Foi a segunda empresa a desenhar uma proposta. Estávamos “sem tempo”, precisávamos de avançar. Estava muito ansioso, tinha que dar certo! Arrisquei. Não tinha muito “espaço” para não correr bem.

Quando em Fevereiro de 2017 tivemos a audiência com o Presidente da República, Marcelo Rebelo de Sousa, percebemos que precisávamos rapidamente deste logótipo para iniciarmos “um qualquer” processo de registo da marca, da ideia essencialmente. O presidente achou a ideia extraordinária, não propriamente a questão do novo símbolo da paz, que ainda não estava decidido, mas de construirmos um arquivo de cinema, do desafio que seria feito a cineastas de todo o mundo. De tratarmos o tema da paz de uma forma tão única e original, sem precedentes.

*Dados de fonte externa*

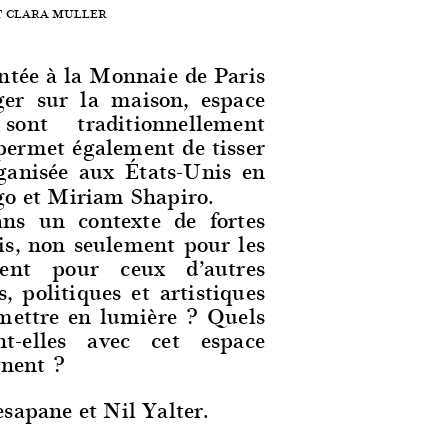
T CLARA MULLER
ntée à la Monnaie de Paris
oger sur la maison, espace
ont traditionnellement
permet également de tisser
ganisée aux États-Unis en
go et Miriam Shapiro.
dans un contexte de fortes
is, non seulement pour les
ent pour ceux d’autres
s, politiques et artistiques
 mettre en lumière ? Quels
t-elles avec cet espace
gnent ?
sapane et Nil Yalter.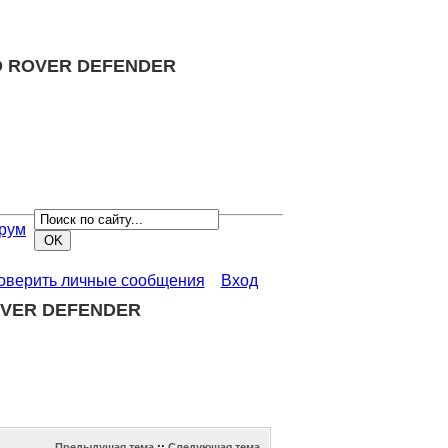
END ROVER DEFENDER
рум
роверить личные сообщения
Вход
ROVER DEFENDER
Предыдущая тема
::
Следующая тема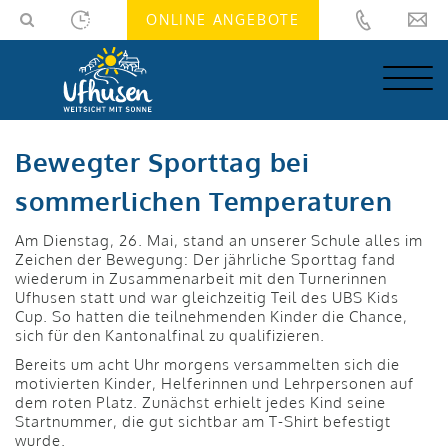
Skip
Skip
ONLINE ANGEBOTE
to
to
navigation
main
(Press
content
Enter)
(Press
Enter)
Bewegter Sporttag bei
sommerlichen Temperaturen
Am Dienstag, 26. Mai, stand an unserer Schule alles im
Zeichen der Bewegung: Der jährliche Sporttag fand
wiederum in Zusammenarbeit mit den Turnerinnen
Ufhusen statt und war gleichzeitig Teil des UBS Kids
Cup. So hatten die teilnehmenden Kinder die Chance,
sich für den Kantonalfinal zu qualifizieren.
Bereits um acht Uhr morgens versammelten sich die
motivierten Kinder, Helferinnen und Lehrpersonen auf
dem roten Platz. Zunächst erhielt jedes Kind seine
Startnummer, die gut sichtbar am T-Shirt befestigt
wurde.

Quem irá utilizar este símbolo? Será apenas a associação ou outras entidades/organizações também se juntam?

Este símbolo e a designação “Peace Cartography – Give Peace a Voice” são marca registada a nível europeu. Preocupa-me muito o tema da propriedade intelectual. O registo da marca está em meu nome, cedi a exploração da marca à associação. Tornou-se a nossa imagem de marca, a nossa identidade. A utilização deste símbolo para criação de merchadising e os demais efeitos comerciais estará apenas acessível a quem for cedido a exploração do uso deste símbolo. Neste campo, estamos a desenvolver vários projectos, onde exploramos de forma declarada a estética e a importante narrativa associada ao símbolo. Como marca, situamo-nos como uma verdadeira marca-manifesto. Temos uma “história” brutal para comunicar.

Noutra dimensão, estamos a desenvolver uma espécie de selo que vamos poder “atribuir” a várias organizações e instituições, desde empresas a escolas. Trata-se de pensarmos a paz como elemento central no globalismo. É o futuro. Aliar educação e cultura à paz, o desafio. Estamos muito orgulhosos em termos tido, entretanto, o apoio dos Ministérios da Educação e da Cultura. Em breve poderá ser visto de forma livre este nosso primeiro conteúdo.

De qualquer forma e de um modo informal, não comercial, sublinho, todos vão poder “usar” este símbolo. Assim o espero! Estou já há algum tempo a desenhar (a idealizar) uma “conversa perfeita” sobre este tema do novo símbolo da paz.

É ainda um símbolo que pode ser “reproduzido” com as mãos, edifica uma mensagem gigante. Até esse processo desta descoberta foi incrível. Puro acaso. Já temos vários embaixadores (amigos e pessoas de quem gosto muito) que aceitaram ser as “cobaias” neste ensaio.

Estamos neste momento à procura de parceiros para trabalhar ao nível tecnológico no desenvolvimento de uma app que ao identificar imagens de abraços (fixas ou em movimento) “impulsionem” um símbolo da paz, que será sempre único e irrepetível. Imaginem só, há infinitos modos de abraçar. Nenhum abraço é rigorosamente igual a um outro. Podemos ainda associar a este símbolo e à sua narrativa outros tantos algoritmos que nos ajudem a passar a nossa mensagem. Vamos desenvolver projectos artísticos a partir da dinâmica do símbolo. Queremos com isto massificar a discussão “o que é a paz? “, tornar a paz um trending topic.

Como tem sido a reacção ao novo símbolo?

Talvez seja a pergunta mais difícil. Há quem goste, há quem não goste. E quando algumas pessoas me dizem que não gostam do verde que utilizei, está quase tudo dito. Usámos o verde por nenhuma razão em especial. Vamos alterar isso agora em Setembro com a apresentação do novo site, talvez a preto e branco, bilingue, inglês e português. Este símbolo tem em si todas as línguas e todos os dialectos. E trata zero o tema da cor e do tamanho. Todas as cores serão possíveis e bem-vindas para “colorir” este símbolo. Tamanhos, idem.